* [TASK DESCRIPTION]
Could you return each line below without altering a word?

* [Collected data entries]

##############################

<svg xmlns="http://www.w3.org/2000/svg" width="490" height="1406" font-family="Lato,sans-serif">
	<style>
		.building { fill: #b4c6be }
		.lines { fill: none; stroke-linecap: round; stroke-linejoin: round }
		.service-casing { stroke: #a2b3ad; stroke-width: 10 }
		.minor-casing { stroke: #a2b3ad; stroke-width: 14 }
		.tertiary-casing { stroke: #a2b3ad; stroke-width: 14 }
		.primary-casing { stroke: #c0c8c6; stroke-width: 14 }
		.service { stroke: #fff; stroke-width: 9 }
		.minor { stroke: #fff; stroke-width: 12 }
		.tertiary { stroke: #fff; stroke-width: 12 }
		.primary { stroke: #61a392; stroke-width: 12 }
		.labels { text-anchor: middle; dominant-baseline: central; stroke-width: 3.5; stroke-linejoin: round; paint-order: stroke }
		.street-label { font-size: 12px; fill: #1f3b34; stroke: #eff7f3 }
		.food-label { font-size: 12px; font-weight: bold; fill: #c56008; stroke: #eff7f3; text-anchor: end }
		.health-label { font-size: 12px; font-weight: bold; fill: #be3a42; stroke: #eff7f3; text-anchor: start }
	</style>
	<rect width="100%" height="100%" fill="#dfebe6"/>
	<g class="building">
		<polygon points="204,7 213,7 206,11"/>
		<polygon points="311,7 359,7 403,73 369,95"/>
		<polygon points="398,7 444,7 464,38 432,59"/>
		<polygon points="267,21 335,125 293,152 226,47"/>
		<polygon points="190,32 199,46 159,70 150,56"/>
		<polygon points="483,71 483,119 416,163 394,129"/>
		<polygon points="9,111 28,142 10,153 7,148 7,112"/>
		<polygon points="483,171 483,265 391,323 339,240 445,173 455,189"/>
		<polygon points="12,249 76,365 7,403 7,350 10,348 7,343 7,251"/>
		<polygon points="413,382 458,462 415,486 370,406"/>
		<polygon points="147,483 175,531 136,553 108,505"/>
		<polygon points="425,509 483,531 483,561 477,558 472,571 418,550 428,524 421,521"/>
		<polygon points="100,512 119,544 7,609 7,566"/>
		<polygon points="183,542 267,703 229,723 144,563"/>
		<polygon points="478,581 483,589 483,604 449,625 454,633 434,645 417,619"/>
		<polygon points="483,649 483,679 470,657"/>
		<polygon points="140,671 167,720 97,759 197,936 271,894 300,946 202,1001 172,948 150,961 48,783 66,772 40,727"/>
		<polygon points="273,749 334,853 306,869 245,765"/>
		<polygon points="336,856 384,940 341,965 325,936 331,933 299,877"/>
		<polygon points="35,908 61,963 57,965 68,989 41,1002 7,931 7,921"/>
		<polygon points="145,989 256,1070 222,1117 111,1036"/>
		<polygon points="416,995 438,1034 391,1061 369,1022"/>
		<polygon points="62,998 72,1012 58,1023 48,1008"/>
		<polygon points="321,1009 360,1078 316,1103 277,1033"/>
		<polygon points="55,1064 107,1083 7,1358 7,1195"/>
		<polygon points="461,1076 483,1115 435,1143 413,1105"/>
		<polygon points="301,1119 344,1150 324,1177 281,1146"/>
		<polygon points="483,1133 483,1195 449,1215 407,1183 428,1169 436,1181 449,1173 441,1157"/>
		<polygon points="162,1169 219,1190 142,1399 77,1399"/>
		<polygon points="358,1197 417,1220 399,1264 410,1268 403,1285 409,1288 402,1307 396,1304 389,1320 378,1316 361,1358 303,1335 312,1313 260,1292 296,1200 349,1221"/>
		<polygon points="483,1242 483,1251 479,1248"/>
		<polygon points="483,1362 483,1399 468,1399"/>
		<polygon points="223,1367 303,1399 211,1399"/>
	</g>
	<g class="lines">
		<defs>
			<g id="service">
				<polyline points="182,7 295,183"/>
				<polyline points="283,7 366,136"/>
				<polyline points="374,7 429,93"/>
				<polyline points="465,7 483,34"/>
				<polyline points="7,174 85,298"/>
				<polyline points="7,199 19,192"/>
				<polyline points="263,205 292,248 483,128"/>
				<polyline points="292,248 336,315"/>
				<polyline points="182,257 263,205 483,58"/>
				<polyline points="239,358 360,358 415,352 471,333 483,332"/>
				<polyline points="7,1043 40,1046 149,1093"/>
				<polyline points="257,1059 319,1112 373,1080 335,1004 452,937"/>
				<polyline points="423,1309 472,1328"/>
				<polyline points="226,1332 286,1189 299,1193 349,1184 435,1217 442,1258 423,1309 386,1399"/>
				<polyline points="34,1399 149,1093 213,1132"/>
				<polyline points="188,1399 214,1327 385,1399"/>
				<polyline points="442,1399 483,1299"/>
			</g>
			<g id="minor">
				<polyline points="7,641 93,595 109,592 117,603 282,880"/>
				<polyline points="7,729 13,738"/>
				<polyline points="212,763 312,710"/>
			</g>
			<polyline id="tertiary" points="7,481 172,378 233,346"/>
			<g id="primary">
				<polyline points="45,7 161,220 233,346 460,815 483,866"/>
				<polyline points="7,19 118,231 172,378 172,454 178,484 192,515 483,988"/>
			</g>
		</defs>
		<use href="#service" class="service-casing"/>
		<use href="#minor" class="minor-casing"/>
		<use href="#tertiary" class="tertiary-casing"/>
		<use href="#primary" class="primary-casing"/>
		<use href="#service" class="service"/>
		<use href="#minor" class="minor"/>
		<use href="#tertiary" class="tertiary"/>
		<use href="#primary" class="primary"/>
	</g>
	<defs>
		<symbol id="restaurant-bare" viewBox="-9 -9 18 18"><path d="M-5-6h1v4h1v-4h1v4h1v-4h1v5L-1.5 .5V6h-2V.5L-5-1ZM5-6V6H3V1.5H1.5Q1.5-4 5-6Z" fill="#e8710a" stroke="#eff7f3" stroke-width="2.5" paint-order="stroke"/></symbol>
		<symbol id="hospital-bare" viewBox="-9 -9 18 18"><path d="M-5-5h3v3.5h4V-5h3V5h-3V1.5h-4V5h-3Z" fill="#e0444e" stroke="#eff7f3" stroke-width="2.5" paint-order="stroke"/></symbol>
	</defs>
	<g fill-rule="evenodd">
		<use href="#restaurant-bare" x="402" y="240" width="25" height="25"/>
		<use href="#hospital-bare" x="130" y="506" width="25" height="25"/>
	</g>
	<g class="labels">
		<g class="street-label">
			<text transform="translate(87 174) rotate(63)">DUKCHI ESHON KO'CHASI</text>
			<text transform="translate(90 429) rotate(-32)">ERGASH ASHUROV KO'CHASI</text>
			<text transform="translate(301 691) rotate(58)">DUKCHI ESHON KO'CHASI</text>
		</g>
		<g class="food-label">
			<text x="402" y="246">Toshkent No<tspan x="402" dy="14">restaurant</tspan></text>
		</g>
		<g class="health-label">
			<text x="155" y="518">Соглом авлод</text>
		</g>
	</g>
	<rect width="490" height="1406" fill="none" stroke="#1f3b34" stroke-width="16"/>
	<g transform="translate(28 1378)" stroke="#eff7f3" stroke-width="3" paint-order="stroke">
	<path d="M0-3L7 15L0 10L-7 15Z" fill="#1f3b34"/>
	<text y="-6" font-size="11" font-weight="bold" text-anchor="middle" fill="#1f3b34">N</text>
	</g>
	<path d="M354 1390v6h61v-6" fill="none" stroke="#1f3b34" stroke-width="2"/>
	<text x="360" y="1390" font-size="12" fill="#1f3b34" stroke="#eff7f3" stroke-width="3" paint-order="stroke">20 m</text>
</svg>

##############################

* [EXERCISE ANSWER]
<svg xmlns="http://www.w3.org/2000/svg" width="490" height="1406" font-family="Lato,sans-serif">
	<style>
		.building { fill: #b4c6be }
		.lines { fill: none; stroke-linecap: round; stroke-linejoin: round }
		.service-casing { stroke: #a2b3ad; stroke-width: 10 }
		.minor-casing { stroke: #a2b3ad; stroke-width: 14 }
		.tertiary-casing { stroke: #a2b3ad; stroke-width: 14 }
		.primary-casing { stroke: #c0c8c6; stroke-width: 14 }
		.service { stroke: #fff; stroke-width: 9 }
		.minor { stroke: #fff; stroke-width: 12 }
		.tertiary { stroke: #fff; stroke-width: 12 }
		.primary { stroke: #61a392; stroke-width: 12 }
		.labels { text-anchor: middle; dominant-baseline: central; stroke-width: 3.5; stroke-linejoin: round; paint-order: stroke }
		.street-label { font-size: 12px; fill: #1f3b34; stroke: #eff7f3 }
		.food-label { font-size: 12px; font-weight: bold; fill: #c56008; stroke: #eff7f3; text-anchor: end }
		.health-label { font-size: 12px; font-weight: bold; fill: #be3a42; stroke: #eff7f3; text-anchor: start }
	</style>
	<rect width="100%" height="100%" fill="#dfebe6"/>
	<g class="building">
		<polygon points="204,7 213,7 206,11"/>
		<polygon points="311,7 359,7 403,73 369,95"/>
		<polygon points="398,7 444,7 464,38 432,59"/>
		<polygon points="267,21 335,125 293,152 226,47"/>
		<polygon points="190,32 199,46 159,70 150,56"/>
		<polygon points="483,71 483,119 416,163 394,129"/>
		<polygon points="9,111 28,142 10,153 7,148 7,112"/>
		<polygon points="483,171 483,265 391,323 339,240 445,173 455,189"/>
		<polygon points="12,249 76,365 7,403 7,350 10,348 7,343 7,251"/>
		<polygon points="413,382 458,462 415,486 370,406"/>
		<polygon points="147,483 175,531 136,553 108,505"/>
		<polygon points="425,509 483,531 483,561 477,558 472,571 418,550 428,524 421,521"/>
		<polygon points="100,512 119,544 7,609 7,566"/>
		<polygon points="183,542 267,703 229,723 144,563"/>
		<polygon points="478,581 483,589 483,604 449,625 454,633 434,645 417,619"/>
		<polygon points="483,649 483,679 470,657"/>
		<polygon points="140,671 167,720 97,759 197,936 271,894 300,946 202,1001 172,948 150,961 48,783 66,772 40,727"/>
		<polygon points="273,749 334,853 306,869 245,765"/>
		<polygon points="336,856 384,940 341,965 325,936 331,933 299,877"/>
		<polygon points="35,908 61,963 57,965 68,989 41,1002 7,931 7,921"/>
		<polygon points="145,989 256,1070 222,1117 111,1036"/>
		<polygon points="416,995 438,1034 391,1061 369,1022"/>
		<polygon points="62,998 72,1012 58,1023 48,1008"/>
		<polygon points="321,1009 360,1078 316,1103 277,1033"/>
		<polygon points="55,1064 107,1083 7,1358 7,1195"/>
		<polygon points="461,1076 483,1115 435,1143 413,1105"/>
		<polygon points="301,1119 344,1150 324,1177 281,1146"/>
		<polygon points="483,1133 483,1195 449,1215 407,1183 428,1169 436,1181 449,1173 441,1157"/>
		<polygon points="162,1169 219,1190 142,1399 77,1399"/>
		<polygon points="358,1197 417,1220 399,1264 410,1268 403,1285 409,1288 402,1307 396,1304 389,1320 378,1316 361,1358 303,1335 312,1313 260,1292 296,1200 349,1221"/>
		<polygon points="483,1242 483,1251 479,1248"/>
		<polygon points="483,1362 483,1399 468,1399"/>
		<polygon points="223,1367 303,1399 211,1399"/>
	</g>
	<g class="lines">
		<defs>
			<g id="service">
				<polyline points="182,7 295,183"/>
				<polyline points="283,7 366,136"/>
				<polyline points="374,7 429,93"/>
				<polyline points="465,7 483,34"/>
				<polyline points="7,174 85,298"/>
				<polyline points="7,199 19,192"/>
				<polyline points="263,205 292,248 483,128"/>
				<polyline points="292,248 336,315"/>
				<polyline points="182,257 263,205 483,58"/>
				<polyline points="239,358 360,358 415,352 471,333 483,332"/>
				<polyline points="7,1043 40,1046 149,1093"/>
				<polyline points="257,1059 319,1112 373,1080 335,1004 452,937"/>
				<polyline points="423,1309 472,1328"/>
				<polyline points="226,1332 286,1189 299,1193 349,1184 435,1217 442,1258 423,1309 386,1399"/>
				<polyline points="34,1399 149,1093 213,1132"/>
				<polyline points="188,1399 214,1327 385,1399"/>
				<polyline points="442,1399 483,1299"/>
			</g>
			<g id="minor">
				<polyline points="7,641 93,595 109,592 117,603 282,880"/>
				<polyline points="7,729 13,738"/>
				<polyline points="212,763 312,710"/>
			</g>
			<polyline id="tertiary" points="7,481 172,378 233,346"/>
			<g id="primary">
				<polyline points="45,7 161,220 233,346 460,815 483,866"/>
				<polyline points="7,19 118,231 172,378 172,454 178,484 192,515 483,988"/>
			</g>
		</defs>
		<use href="#service" class="service-casing"/>
		<use href="#minor" class="minor-casing"/>
		<use href="#tertiary" class="tertiary-casing"/>
		<use href="#primary" class="primary-casing"/>
		<use href="#service" class="service"/>
		<use href="#minor" class="minor"/>
		<use href="#tertiary" class="tertiary"/>
		<use href="#primary" class="primary"/>
	</g>
	<defs>
		<symbol id="restaurant-bare" viewBox="-9 -9 18 18"><path d="M-5-6h1v4h1v-4h1v4h1v-4h1v5L-1.5 .5V6h-2V.5L-5-1ZM5-6V6H3V1.5H1.5Q1.5-4 5-6Z" fill="#e8710a" stroke="#eff7f3" stroke-width="2.5" paint-order="stroke"/></symbol>
		<symbol id="hospital-bare" viewBox="-9 -9 18 18"><path d="M-5-5h3v3.5h4V-5h3V5h-3V1.5h-4V5h-3Z" fill="#e0444e" stroke="#eff7f3" stroke-width="2.5" paint-order="stroke"/></symbol>
	</defs>
	<g fill-rule="evenodd">
		<use href="#restaurant-bare" x="402" y="240" width="25" height="25"/>
		<use href="#hospital-bare" x="130" y="506" width="25" height="25"/>
	</g>
	<g class="labels">
		<g class="street-label">
			<text transform="translate(87 174) rotate(63)">DUKCHI ESHON KO'CHASI</text>
			<text transform="translate(90 429) rotate(-32)">ERGASH ASHUROV KO'CHASI</text>
			<text transform="translate(301 691) rotate(58)">DUKCHI ESHON KO'CHASI</text>
		</g>
		<g class="food-label">
			<text x="402" y="246">Toshkent No<tspan x="402" dy="14">restaurant</tspan></text>
		</g>
		<g class="health-label">
			<text x="155" y="518">Соглом авлод</text>
		</g>
	</g>
	<rect width="490" height="1406" fill="none" stroke="#1f3b34" stroke-width="16"/>
	<g transform="translate(28 1378)" stroke="#eff7f3" stroke-width="3" paint-order="stroke">
	<path d="M0-3L7 15L0 10L-7 15Z" fill="#1f3b34"/>
	<text y="-6" font-size="11" font-weight="bold" text-anchor="middle" fill="#1f3b34">N</text>
	</g>
	<path d="M354 1390v6h61v-6" fill="none" stroke="#1f3b34" stroke-width="2"/>
	<text x="360" y="1390" font-size="12" fill="#1f3b34" stroke="#eff7f3" stroke-width="3" paint-order="stroke">20 m</text>
</svg>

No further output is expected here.